Only recently have I managed to enjoy my son’s small successes by celebrating them as successes. A good day is a good day. Let it be a good day. A good day is not an instrument of torture designed to ratchet up the agony of your ultimate and inevitable anguish. When you start to fear good days, you have gone down a dangerous path. A good day can lead to hope, and hope can later be extinguished, but a good day is a good day, and you have to find a way to weave that into your life.
The day you think of a post-season victory by the Red Sox as an act of cruelty aimed at your heart, you have become less human. A post-season victory is a good day. Happiness is not an end state, but a fleeting moment. When it catches you (it never seems to work the other way around) gather it like a thirsty, shipwrecked sailor gathers rain. Honor it. There were some beautiful moments this season before that crushing Yankee home run in the eleventh inning that pulled down the curtain on it all. Does that home run have the power to turn all those gemstones into daggers? No… a beautiful moment is a beautiful moment. I hate the Yankees. And I don’t give a good goddamn about building character by losing. I wish my son’s brain wasn’t so cruelly ravaged by this hateful malady. I am not well-adjusted. I am angry and unreformed. Every day I ache. But a beautiful moment must not be denied. If I can see my son smiling and that makes me smile, that’s a good moment. And for all the Sox did this season, well, I challenge you to take away from them what they did for you. They gave you something wonderful and you took it. That’s as happy as happy gets. They were not taunting you. They were not setting you up. They were playing their hearts out. As I say to Jay when bitterness wells up in my throat and my teeth clench in frustration, “It’s not my fault. It’s not your fault.” No one can make you hope. You have to take responsibility for it yourself when you do hope. You cannot make happiness conditional, because there is no end to conditions. Make up your mind now: either let victories be victories when they happen or live forever in the dark shadow of defeat. Some days grind you into bitterness. But a good day is a good day.

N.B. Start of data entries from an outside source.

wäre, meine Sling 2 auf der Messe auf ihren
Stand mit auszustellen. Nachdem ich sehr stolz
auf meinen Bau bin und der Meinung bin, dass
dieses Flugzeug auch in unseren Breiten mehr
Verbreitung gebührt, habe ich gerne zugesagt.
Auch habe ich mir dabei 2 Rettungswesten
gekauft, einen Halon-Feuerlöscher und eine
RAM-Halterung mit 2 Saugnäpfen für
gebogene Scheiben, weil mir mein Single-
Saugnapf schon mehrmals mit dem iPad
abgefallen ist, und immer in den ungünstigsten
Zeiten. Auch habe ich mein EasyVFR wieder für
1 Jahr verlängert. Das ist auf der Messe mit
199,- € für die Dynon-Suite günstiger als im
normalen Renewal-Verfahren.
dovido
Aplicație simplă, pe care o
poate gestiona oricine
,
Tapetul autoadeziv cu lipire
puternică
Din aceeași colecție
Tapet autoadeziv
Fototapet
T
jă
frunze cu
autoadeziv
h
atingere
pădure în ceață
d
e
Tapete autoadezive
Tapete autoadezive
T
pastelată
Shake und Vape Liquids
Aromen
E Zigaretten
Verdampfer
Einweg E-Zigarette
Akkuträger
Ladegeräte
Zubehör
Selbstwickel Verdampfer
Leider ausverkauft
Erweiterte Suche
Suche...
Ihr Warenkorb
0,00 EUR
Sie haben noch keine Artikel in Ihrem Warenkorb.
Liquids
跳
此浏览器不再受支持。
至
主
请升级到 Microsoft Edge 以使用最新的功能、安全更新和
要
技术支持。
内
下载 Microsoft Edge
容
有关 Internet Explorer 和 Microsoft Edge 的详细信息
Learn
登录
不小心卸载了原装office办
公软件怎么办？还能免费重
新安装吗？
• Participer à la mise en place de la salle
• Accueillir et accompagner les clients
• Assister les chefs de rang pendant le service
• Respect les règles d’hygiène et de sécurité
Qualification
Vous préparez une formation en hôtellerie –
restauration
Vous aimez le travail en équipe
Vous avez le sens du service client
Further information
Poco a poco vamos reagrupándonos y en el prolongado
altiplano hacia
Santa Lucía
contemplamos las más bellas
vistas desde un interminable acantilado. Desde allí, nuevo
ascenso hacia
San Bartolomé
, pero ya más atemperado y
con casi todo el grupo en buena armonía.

As the cruel Red Sox losses accumulate, the lore deepens and the story only gets richer. It’s so painful! But how can you not fall more tragically and completely under their spell? As for me, after a long day of dealing with Jay, dealing with scratching and screeching, I want you to see him on my lap with his sippy cup, smiling and looking into my eyes. Do I dare fall more deeply and tragically in love with him?